+++ 提供テキスト +++

オンライン証券の口座開設数伸びる

日銀はETF買いを通じて、日本株に対する国内最大の買い手となっているため、3月が買い越しであることは想像に容易たやすいですが、実は、国内で自粛中の個人投資家も日本株を支えていることになります。

しかし、丁寧なフォローを行う大和証券やSMBC日興証券など、対面での接客が強みである証券会社はリモートワークの移行によって、電話やオンラインでの商品営業には苦戦しています。投資信託は購入の際に、説明事項が多くリモートでの販売が難しくなっているのです。そんな中、店舗や営業員を持たないネット証券に、もともと投資に興味を持っていた新規の層が、相場下落をきっかけに集まってきています。日経新聞によると、「ネット5社合計の3月の新規口座開設数はコロナウイルスの感染拡大前の1月に比べ2.2倍の31万口座に上っており、楽天証券に関しては、新規口座開設数が16万4011口座と空前の水準になった」と報じています。コロナショックでの急落を、買いのチャンスとみた個人がいかに多かったかを示しています

トイレでトレードしていたビジネスパーソンが昼間に堂々と株取引

さて、「サラリーマンは株取引を会社のトイレでコッソリしている」などと言われています。これは、株式市場は「ザラ場」と呼ばれる9時~11時半、12時半~15時の時間にオープンしていますが、一般的な会社員はその時間は仕事の最中なので、トイレの個室などに隠れてスマホで取り引きをしている会社員がいることからそのように言われています。このザラ場ですが、特に9時から10時は値動きが大きいのでトレードのチャンスです。が、電車移動や会議などで多くのビジネスパーソンは株取引などしている余裕はやはりないでしょう。

+++

§ **実施事項**
1. 提供テキストの「投資信託は購入の際に、説明事項が多くリモートでの販売が難しくなっているのです。」を英語に訳してください。
2. 提供テキストでは、楽天証券の新規口座開設数は何口座とされているか。

+++ 記録データ +++

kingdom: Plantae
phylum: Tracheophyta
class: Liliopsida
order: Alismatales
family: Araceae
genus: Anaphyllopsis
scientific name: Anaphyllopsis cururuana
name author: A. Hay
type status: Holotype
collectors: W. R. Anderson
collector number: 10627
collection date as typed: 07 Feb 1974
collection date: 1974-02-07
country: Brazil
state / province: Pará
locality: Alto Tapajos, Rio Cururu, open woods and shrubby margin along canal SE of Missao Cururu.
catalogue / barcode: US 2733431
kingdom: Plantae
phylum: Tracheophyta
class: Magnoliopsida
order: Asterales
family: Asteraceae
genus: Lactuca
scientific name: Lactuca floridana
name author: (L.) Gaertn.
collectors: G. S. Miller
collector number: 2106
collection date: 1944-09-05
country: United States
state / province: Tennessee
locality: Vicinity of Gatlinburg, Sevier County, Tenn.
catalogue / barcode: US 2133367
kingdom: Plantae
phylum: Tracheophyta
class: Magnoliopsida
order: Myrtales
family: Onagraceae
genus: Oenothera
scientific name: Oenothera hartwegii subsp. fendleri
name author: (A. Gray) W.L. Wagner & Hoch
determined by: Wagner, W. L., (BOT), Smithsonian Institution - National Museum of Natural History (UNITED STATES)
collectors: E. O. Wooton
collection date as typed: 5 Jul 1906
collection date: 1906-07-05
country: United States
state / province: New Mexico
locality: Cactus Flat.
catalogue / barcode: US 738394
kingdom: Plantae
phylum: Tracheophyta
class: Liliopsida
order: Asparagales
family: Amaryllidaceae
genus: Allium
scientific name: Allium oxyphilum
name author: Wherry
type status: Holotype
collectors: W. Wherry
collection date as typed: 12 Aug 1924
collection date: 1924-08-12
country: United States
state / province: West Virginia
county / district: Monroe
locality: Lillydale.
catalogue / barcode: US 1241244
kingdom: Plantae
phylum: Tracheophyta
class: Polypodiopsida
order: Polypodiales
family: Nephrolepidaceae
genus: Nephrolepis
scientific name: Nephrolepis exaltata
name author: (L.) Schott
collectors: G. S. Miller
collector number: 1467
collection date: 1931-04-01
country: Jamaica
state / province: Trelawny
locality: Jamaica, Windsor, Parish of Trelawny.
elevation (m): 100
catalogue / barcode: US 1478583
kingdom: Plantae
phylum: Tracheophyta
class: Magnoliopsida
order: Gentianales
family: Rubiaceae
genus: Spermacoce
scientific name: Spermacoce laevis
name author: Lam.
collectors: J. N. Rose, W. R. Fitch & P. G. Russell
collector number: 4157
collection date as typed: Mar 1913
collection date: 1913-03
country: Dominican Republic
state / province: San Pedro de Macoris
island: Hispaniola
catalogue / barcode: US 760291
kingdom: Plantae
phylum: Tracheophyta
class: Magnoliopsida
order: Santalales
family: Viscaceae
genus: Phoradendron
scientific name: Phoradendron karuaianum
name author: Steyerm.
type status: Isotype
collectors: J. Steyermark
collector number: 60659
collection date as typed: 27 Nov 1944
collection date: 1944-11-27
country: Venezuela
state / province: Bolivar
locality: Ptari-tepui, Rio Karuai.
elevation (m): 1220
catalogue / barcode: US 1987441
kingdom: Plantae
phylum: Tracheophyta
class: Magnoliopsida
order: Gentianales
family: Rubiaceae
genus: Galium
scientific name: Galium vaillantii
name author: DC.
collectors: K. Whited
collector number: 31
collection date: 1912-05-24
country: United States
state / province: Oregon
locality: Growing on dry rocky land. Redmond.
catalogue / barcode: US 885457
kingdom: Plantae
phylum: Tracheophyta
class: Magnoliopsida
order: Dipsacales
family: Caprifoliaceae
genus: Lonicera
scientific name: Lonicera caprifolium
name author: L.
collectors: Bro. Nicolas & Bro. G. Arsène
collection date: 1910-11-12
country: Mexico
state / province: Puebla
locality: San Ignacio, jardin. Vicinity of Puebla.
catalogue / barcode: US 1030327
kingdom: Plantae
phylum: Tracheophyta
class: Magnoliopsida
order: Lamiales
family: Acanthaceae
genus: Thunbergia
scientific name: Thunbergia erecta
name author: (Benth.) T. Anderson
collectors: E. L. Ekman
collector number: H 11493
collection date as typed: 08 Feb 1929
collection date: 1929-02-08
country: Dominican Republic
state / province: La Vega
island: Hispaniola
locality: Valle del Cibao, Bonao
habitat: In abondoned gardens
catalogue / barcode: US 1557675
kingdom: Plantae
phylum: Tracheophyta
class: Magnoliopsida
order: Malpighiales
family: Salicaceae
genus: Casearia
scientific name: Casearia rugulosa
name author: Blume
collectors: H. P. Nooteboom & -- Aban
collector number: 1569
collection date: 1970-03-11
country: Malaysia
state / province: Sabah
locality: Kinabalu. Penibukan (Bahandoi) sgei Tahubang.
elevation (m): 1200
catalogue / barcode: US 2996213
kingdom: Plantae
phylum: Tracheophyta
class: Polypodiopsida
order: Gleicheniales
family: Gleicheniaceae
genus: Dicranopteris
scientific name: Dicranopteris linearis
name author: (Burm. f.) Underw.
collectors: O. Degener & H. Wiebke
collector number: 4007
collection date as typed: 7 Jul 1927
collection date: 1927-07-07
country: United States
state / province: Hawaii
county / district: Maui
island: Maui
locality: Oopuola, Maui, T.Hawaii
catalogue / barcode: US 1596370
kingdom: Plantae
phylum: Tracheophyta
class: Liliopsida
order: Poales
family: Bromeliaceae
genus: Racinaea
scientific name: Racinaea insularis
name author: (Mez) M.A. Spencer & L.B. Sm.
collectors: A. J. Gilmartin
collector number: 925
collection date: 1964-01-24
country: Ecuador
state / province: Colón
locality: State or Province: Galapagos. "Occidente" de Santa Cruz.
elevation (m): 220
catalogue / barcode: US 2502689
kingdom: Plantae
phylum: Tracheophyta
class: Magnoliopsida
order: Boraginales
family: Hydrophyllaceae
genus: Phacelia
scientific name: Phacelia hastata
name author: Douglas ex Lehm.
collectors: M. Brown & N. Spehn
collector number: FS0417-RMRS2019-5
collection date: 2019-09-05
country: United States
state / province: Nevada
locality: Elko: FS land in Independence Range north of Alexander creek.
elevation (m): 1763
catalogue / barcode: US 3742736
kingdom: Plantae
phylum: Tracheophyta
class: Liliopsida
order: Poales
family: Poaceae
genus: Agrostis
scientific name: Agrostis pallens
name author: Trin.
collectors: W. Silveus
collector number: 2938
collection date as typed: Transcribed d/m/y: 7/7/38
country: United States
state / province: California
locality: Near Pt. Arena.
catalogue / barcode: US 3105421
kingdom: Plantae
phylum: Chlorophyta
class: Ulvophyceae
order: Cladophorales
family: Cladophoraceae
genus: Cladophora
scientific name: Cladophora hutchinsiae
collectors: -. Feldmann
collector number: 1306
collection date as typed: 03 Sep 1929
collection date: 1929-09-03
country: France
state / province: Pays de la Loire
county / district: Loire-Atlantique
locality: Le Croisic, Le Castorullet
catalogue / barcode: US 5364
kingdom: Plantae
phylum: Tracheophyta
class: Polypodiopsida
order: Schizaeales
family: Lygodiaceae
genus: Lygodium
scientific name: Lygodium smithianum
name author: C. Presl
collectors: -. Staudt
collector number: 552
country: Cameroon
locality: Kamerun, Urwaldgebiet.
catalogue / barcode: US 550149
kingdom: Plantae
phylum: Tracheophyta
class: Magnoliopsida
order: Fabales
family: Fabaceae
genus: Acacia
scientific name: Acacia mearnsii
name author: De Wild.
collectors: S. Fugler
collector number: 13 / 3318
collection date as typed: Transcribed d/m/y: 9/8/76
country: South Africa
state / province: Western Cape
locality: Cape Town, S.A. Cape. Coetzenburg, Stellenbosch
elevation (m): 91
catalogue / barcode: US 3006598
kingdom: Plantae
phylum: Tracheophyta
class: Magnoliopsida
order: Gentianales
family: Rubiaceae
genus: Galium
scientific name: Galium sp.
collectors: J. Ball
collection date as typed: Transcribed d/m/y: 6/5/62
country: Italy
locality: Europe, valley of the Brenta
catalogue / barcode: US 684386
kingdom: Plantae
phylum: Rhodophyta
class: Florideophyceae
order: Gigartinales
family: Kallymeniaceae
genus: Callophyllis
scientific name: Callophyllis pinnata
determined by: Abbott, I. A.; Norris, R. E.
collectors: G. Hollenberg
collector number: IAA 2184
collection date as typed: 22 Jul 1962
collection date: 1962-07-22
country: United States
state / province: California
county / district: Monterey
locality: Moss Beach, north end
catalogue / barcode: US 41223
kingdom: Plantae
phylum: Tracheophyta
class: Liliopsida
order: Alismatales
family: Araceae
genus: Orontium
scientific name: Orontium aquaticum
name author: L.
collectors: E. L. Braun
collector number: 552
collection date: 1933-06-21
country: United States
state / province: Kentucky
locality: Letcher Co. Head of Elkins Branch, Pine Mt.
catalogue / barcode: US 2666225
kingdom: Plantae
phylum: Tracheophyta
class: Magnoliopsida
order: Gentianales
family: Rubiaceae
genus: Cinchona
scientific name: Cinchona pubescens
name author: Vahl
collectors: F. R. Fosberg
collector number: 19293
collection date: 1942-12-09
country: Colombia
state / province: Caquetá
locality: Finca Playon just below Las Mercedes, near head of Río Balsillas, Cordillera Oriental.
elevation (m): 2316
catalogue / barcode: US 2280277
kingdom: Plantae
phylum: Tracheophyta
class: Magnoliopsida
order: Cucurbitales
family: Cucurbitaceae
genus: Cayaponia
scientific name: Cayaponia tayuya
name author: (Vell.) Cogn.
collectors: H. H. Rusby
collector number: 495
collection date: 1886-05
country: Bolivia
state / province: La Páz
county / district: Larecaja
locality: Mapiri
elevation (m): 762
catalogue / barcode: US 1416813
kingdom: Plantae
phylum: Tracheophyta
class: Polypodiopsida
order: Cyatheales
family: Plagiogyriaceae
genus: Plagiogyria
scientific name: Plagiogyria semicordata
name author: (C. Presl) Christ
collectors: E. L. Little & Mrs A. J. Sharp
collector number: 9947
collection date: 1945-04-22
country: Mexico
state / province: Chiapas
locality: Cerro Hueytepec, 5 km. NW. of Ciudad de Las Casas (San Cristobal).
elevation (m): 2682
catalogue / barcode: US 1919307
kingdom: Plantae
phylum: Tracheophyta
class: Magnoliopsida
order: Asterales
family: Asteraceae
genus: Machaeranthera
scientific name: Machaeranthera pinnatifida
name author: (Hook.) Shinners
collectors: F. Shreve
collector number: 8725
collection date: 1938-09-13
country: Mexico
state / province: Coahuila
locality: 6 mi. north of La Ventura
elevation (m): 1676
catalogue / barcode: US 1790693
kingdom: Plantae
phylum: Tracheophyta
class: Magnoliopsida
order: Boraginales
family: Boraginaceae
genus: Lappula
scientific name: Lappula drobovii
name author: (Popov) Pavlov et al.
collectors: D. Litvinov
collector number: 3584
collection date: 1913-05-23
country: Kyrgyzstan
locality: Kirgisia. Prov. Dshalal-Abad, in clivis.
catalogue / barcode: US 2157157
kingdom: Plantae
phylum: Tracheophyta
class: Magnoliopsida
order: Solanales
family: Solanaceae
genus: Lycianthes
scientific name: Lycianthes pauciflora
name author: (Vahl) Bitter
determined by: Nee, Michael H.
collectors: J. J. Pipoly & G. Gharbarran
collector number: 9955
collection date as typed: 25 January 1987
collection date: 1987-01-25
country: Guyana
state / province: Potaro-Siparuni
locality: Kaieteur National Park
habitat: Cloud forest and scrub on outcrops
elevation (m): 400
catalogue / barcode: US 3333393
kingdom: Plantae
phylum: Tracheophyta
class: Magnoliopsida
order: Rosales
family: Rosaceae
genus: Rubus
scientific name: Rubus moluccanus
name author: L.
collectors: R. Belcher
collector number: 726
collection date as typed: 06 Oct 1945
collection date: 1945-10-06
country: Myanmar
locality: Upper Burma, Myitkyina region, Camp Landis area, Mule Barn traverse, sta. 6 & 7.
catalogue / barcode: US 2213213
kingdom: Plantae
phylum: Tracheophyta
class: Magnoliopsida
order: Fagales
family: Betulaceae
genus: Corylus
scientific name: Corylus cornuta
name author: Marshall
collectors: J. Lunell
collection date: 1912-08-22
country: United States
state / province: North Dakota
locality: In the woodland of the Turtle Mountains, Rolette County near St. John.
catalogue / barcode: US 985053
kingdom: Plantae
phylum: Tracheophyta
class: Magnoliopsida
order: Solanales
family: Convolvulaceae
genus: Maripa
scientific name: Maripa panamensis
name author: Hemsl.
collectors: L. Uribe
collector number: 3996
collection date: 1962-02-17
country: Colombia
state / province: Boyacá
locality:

+++

§ **各問の解答**
1. Investment trusts require many points to be explained at the time of purchase, which has made them difficult to sell remotely.

2. 16万4011口座